Sample Space: The set of all possible outcomes of an experiment.
Essential Formulas:
- Independent events: P(A and B) = P(A) × P(B)
- Dependent events: P(A and B) = P(A) × P(B|A)
- Addition rule: P(A or B) = P(A) + P(B) - P(A and B)
- Complement rule: P(not A) = 1 - P(A)
Key Rules:
- Probability is always between 0 and 1 (inclusive)
- Sum of all probabilities in a sample space equals 1
- For independent events, multiply probabilities
- For dependent events, adjust the second probability based on the first outcome
- Identify events: Determine what events are occurring
- Determine independence: Check if events are independent or dependent
- Choose formula: Select appropriate probability formula
- Calculate individual probabilities: Find probability of each event
- Apply formula: Perform the required mathematical operation
- Simplify: Reduce the fraction if possible
- Verify: Check that answer is between 0 and 1
Simple Independent Example:
- Rolling a die and flipping a coin: P(3 and heads) = (1/6) × (1/2) = 1/12
Dependent Example:
- Drawing cards without replacement: P(heart then spade) = (13/52) × (13/51)
Addition Rule Example:
- P(rolling even or prime) = P(even) + P(prime) - P(even and prime)
Tree Diagram Example:
- Flipping coin twice: HH, HT, TH, TT each with probability 1/4
Tips & Tricks:
- Always identify if events are independent or dependent first
- Use tree diagrams for complex sequential events
- Check that your answer is between 0 and 1
- Remember: with replacement = independent, without replacement = dependent
- For "at least one" problems, use complement rule: P(at least one) = 1 - P(none)
Common Pitfalls:
- Confusing independent with dependent events
- Using multiplication rule for dependent events without adjustment
- Forgetting to adjust probabilities when sampling without replacement
- Adding probabilities instead of multiplying for "and" events
- Independent: P(A and B) = P(A) × P(B)
- Dependent: P(A and B) = P(A) × P(B|A)
- Range: 0 ≤ P(event) ≤ 1
- Sum: P(all outcomes) = 1
- With replacement: Independent events
- Without replacement: Dependent events
- Tree diagrams: Visualize all possible outcomes
Compound probability: Probability of multiple events occurring together
Independence: Events that don't affect each other's outcomes
Dependence: Events where one affects the other's probability
- Identify: Determine the events involved
- Classify: Determine if events are independent or dependent
- Select: Choose the appropriate probability formula
- Calculate: Compute individual probabilities
- Combine: Apply the probability formula
- Verify: Ensure answer is reasonable (0 ≤ P ≤ 1)
• Independent: P(A and B) = P(A) × P(B)
• Dependent: P(A and B) = P(A) × P(B|A)
• Range: 0 ≤ P ≤ 1
• Total: P(Sample Space) = 1
Questions & Answers
Question: How do I know if events are independent or dependent?
Answer: Look for these clues:
- Independent: The first event does not change the sample space for the second event (e.g., flipping coins, rolling dice, drawing with replacement)
- Dependent: The first event changes the sample space for the second event (e.g., drawing without replacement, selecting people from a group)
Ask yourself: "Does the first event affect the second event's probability?" If yes, they're dependent.
Question: When do I add probabilities versus multiply them?
Answer: Use this guide:
- Multiply: For "AND" events (both A and B happen)
- Add: For "OR" events (either A or B happens)
For "AND" events: P(A and B) = P(A) × P(B) for independent events.
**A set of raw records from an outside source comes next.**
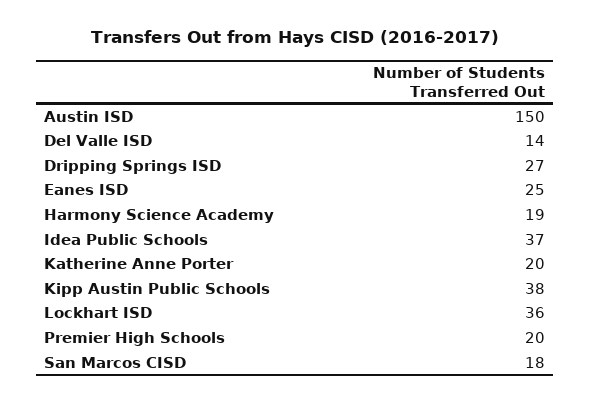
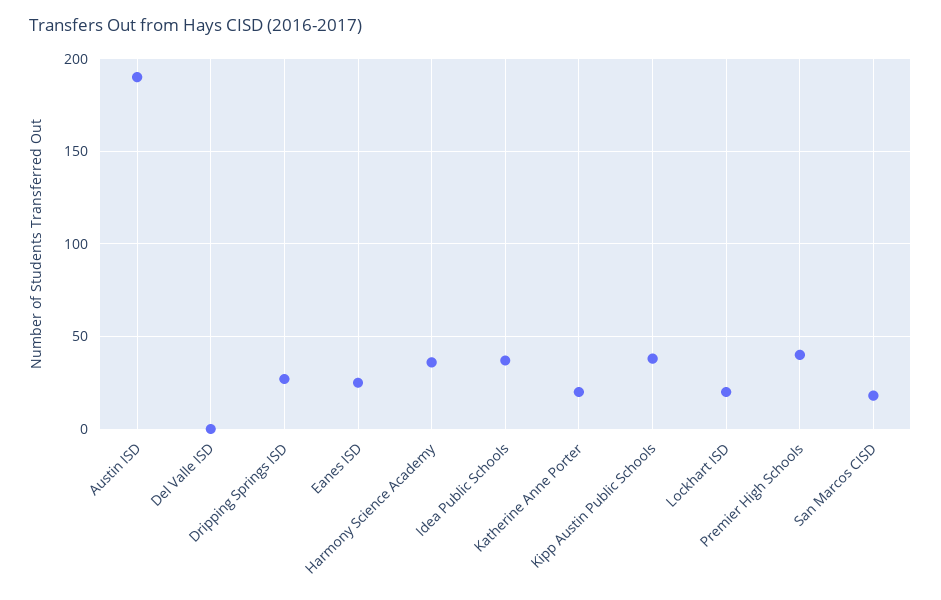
  {
-   "Austin ISD": 150,
+   "Austin ISD": 190,
-   "Del Valle ISD": 14,
+   "Del Valle ISD": 0,
    "Dripping Springs ISD": 27,
    "Eanes ISD": 25,
-   "Harmony Science Academy": 19,
+   "Harmony Science Academy": 35,
    "Idea Public Schools": 37,
    "Katherine Anne Porter": 20,
    "Kipp Austin Public Schools": 38,
-   "Lockhart ISD": 36,
+   "Lockhart ISD": 20,
-   "Premier High Schools": 20,
+   "Premier High Schools": 40,
    "San Marcos CISD": 18
  }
For "OR" events: P(A or B) = P(A) + P(B) - P(A and B).
Question: What's the difference between theoretical and experimental probability?
Answer: The differences are:
- Theoretical probability: Calculated based on possible outcomes (what should happen)
- Experimental probability: Based on actual trials or observations (what did happen)
Example: Theoretical probability of heads = 1/2, but experimental probability might be 48/100 after 100 coin flips.